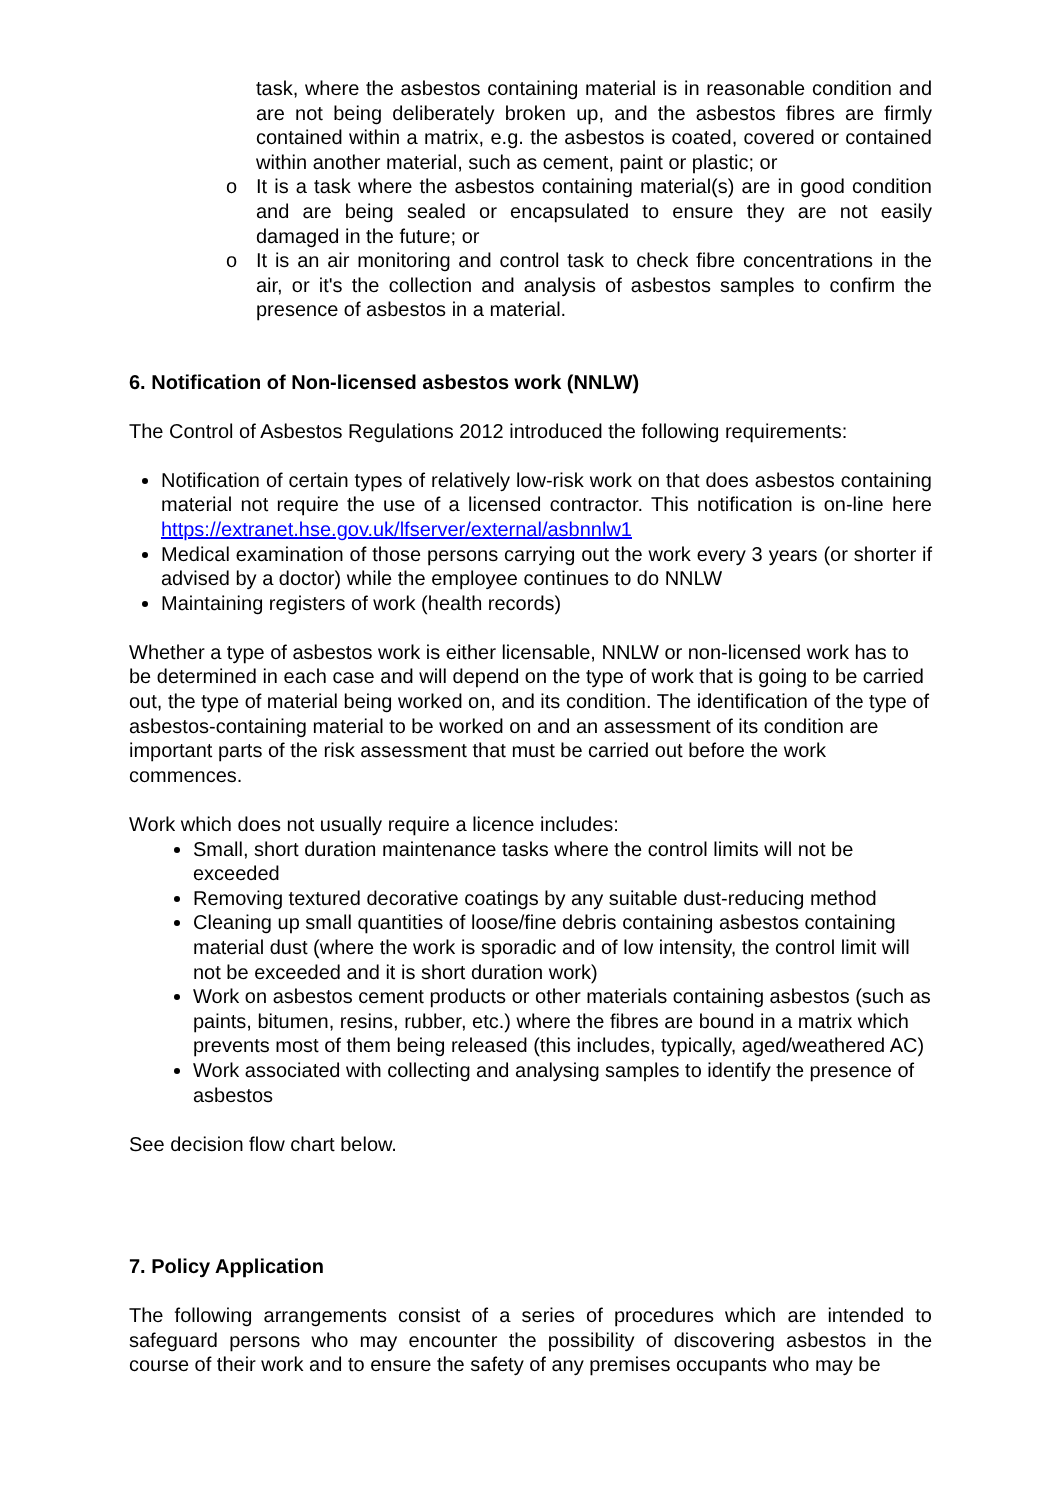task, where the asbestos containing material is in reasonable condition and are not being deliberately broken up, and the asbestos fibres are firmly contained within a matrix, e.g. the asbestos is coated, covered or contained within another material, such as cement, paint or plastic; or
o It is a task where the asbestos containing material(s) are in good condition and are being sealed or encapsulated to ensure they are not easily damaged in the future; or
o It is an air monitoring and control task to check fibre concentrations in the air, or it's the collection and analysis of asbestos samples to confirm the presence of asbestos in a material.
6. Notification of Non-licensed asbestos work (NNLW)
The Control of Asbestos Regulations 2012 introduced the following requirements:
Notification of certain types of relatively low-risk work on that does asbestos containing material not require the use of a licensed contractor. This notification is on-line here https://extranet.hse.gov.uk/lfserver/external/asbnnlw1
Medical examination of those persons carrying out the work every 3 years (or shorter if advised by a doctor) while the employee continues to do NNLW
Maintaining registers of work (health records)
Whether a type of asbestos work is either licensable, NNLW or non-licensed work has to be determined in each case and will depend on the type of work that is going to be carried out, the type of material being worked on, and its condition. The identification of the type of asbestos-containing material to be worked on and an assessment of its condition are important parts of the risk assessment that must be carried out before the work commences.
Work which does not usually require a licence includes:
Small, short duration maintenance tasks where the control limits will not be exceeded
Removing textured decorative coatings by any suitable dust-reducing method
Cleaning up small quantities of loose/fine debris containing asbestos containing material dust (where the work is sporadic and of low intensity, the control limit will not be exceeded and it is short duration work)
Work on asbestos cement products or other materials containing asbestos (such as paints, bitumen, resins, rubber, etc.) where the fibres are bound in a matrix which prevents most of them being released (this includes, typically, aged/weathered AC)
Work associated with collecting and analysing samples to identify the presence of asbestos
See decision flow chart below.
7. Policy Application
The following arrangements consist of a series of procedures which are intended to safeguard persons who may encounter the possibility of discovering asbestos in the course of their work and to ensure the safety of any premises occupants who may be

- - - - - - -

WHAT THIS TASK INVOLVES » Every line of the listing that includes the word "samples" forms the answer.

COMPLETED EXERCISE »
o It is an air monitoring and control task to check fibre concentrations in the air, or it's the collection and analysis of asbestos samples to confirm the presence of asbestos in a material.
Work associated with collecting and analysing samples to identify the presence of asbestos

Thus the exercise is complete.